The population of Natal in 1896 consisted of 50,000 Europeans, mostly English, 400,000 African natives, and 51,000 Indians, chiefly outcastes. The last group had been imported from India, chiefly as indentured workers on three or five-year contracts, to work the humid lowland plantations where the Negroes refused to work. Most of the Indians stayed, after their contracts were fulfilled, and were so industrious and intelligent that they began to rise very rapidly in an economic sense, especially in the retail trades. The whites, who were often indolent, resented such competition from dark-skinned persons and were generally indignant at Indian economic success. As Lionel Curtis told Gandhi in the Transvaal in 1903, “It is not the vices of Indians that Europeans in this country fear but their virtues.”

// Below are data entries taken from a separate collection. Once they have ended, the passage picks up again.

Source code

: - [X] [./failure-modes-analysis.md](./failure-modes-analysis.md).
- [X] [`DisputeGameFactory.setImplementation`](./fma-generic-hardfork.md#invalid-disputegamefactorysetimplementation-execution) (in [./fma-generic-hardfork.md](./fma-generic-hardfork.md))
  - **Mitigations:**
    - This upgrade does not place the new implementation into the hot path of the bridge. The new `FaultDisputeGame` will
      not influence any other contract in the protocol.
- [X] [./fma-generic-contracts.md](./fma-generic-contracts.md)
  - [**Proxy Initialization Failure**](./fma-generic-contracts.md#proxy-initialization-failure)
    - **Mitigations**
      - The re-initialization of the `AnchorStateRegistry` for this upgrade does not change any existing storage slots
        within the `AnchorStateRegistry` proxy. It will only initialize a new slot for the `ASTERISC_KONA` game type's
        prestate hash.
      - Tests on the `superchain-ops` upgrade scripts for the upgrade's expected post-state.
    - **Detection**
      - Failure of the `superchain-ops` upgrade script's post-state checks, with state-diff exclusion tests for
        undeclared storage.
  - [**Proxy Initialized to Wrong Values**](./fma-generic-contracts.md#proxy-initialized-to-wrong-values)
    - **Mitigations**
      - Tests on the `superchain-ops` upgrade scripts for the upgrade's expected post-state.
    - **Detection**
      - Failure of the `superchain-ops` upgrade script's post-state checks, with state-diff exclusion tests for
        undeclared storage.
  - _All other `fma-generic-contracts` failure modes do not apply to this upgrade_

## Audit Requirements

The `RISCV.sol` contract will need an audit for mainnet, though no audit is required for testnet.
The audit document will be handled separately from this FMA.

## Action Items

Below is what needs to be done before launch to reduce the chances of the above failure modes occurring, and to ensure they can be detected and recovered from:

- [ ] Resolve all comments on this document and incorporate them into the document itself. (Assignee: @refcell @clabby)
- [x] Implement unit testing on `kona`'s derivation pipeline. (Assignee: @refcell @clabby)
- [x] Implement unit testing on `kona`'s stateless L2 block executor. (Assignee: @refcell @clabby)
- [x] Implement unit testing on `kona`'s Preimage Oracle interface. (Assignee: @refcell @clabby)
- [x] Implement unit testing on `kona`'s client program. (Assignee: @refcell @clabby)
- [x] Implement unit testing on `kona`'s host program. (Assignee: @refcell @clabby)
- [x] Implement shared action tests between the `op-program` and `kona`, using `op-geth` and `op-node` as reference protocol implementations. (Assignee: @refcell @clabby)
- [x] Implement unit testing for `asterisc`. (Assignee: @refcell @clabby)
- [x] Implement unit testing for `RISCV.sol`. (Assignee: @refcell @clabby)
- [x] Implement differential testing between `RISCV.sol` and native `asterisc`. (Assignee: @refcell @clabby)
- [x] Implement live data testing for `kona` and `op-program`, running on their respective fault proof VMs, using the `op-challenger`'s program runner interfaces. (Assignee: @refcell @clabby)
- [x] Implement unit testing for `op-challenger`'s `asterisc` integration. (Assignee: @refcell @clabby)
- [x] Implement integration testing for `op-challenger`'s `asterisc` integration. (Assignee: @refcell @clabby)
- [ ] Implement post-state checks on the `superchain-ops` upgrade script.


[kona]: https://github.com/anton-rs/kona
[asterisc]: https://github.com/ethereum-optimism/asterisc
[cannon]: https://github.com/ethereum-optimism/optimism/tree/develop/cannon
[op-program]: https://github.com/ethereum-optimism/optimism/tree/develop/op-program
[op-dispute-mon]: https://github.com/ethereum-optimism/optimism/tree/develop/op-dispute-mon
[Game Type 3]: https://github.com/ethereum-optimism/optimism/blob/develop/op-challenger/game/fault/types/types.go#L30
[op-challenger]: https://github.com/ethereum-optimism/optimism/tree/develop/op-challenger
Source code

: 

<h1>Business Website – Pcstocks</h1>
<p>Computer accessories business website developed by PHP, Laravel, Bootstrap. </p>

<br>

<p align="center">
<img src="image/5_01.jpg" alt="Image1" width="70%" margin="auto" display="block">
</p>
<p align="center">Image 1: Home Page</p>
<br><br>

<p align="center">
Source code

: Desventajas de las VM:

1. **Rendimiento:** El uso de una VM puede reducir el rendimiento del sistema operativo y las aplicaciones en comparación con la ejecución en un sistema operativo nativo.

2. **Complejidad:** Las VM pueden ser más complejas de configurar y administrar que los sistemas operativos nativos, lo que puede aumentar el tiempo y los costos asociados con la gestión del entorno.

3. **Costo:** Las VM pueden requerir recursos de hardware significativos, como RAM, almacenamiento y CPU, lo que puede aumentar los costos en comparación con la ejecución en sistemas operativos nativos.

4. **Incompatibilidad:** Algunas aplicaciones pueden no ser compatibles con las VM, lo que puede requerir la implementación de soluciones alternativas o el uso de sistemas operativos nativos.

When Gandhi first arrived in Natal in 1893, he found that that country, like most of South Africa, was rent with color hatred and group animosities. All political rights were in the hands of whites, while the nonwhites were subjected to various kinds of social and economic discriminations and segregations. When Gandhi first appeared in court, the judge ordered him to remove his turban (worn with European clothes); Gandhi refused, and left. Later, traveling on business in a first-class railway carriage to the Transvaal, he was ejected from the train at the insistence of a white passenger. He spent a bitterly cold night on the railway platform rather than move to a second- or third-class compartment when he had been sold a first-class ticket. For the rest of his life he traveled only third class. In the Transvaal he was unable to get a room in a hotel because of his color. These episodes gave him his new vocation: to establish that Indians were citizens of the British Empire and therefore entitled to equality under its laws. He was determined to use only peaceful methods of passive mass noncooperation to achieve his goal. His chief weapon would be love and submissiveness, even to those who treated him most brutally. His refusal to fear death or to avoid pain and his efforts to return love to those who tried to inflict injuries upon him made a powerful weapon, especially if it were practiced on a mass basis.

Gandhi’s methods were really derived from his own Hindu tradition, but certain elements in this tradition had been reinforced by reading Ruskin, Thoreau, Tolstoi, and the Sermon on the Mount. When he was brutally beaten by whites in Natal in 1897, he refused to prosecute, saying that it was not their fault that they had been taught evil ideas.

These methods gave the Indians of South Africa a temporary respite from the burden of intolerance under Gandhi’s leadership in the period 1893-1914. When the Transvaal proposed an ordinance compelling all Indians to register, be fingerprinted, and carry identity cards at all times, Gandhi organized a mass, peaceful refusal to register. Hundreds went to jail. Smuts worked out a compromise with Gandhi: if the Indians would register “voluntarily” the Transvaal would repeal the ordinance. After Gandhi had persuaded his compatriots to register, Smuts failed to carry out his part of the agreement, and the Indians solemnly burned their registration cards at a mass meeting. Then, to test the Transvaal ban on Indian immigration, Gandhi organized mass marches of Indians into the Transvaal from Natal. Others went from the Transvaal to Natal and returned, being arrested for crossing the frontier. At one time 2,500 of the 13,000 Indians in the Transvaal were in jail and 6,000 were in exile.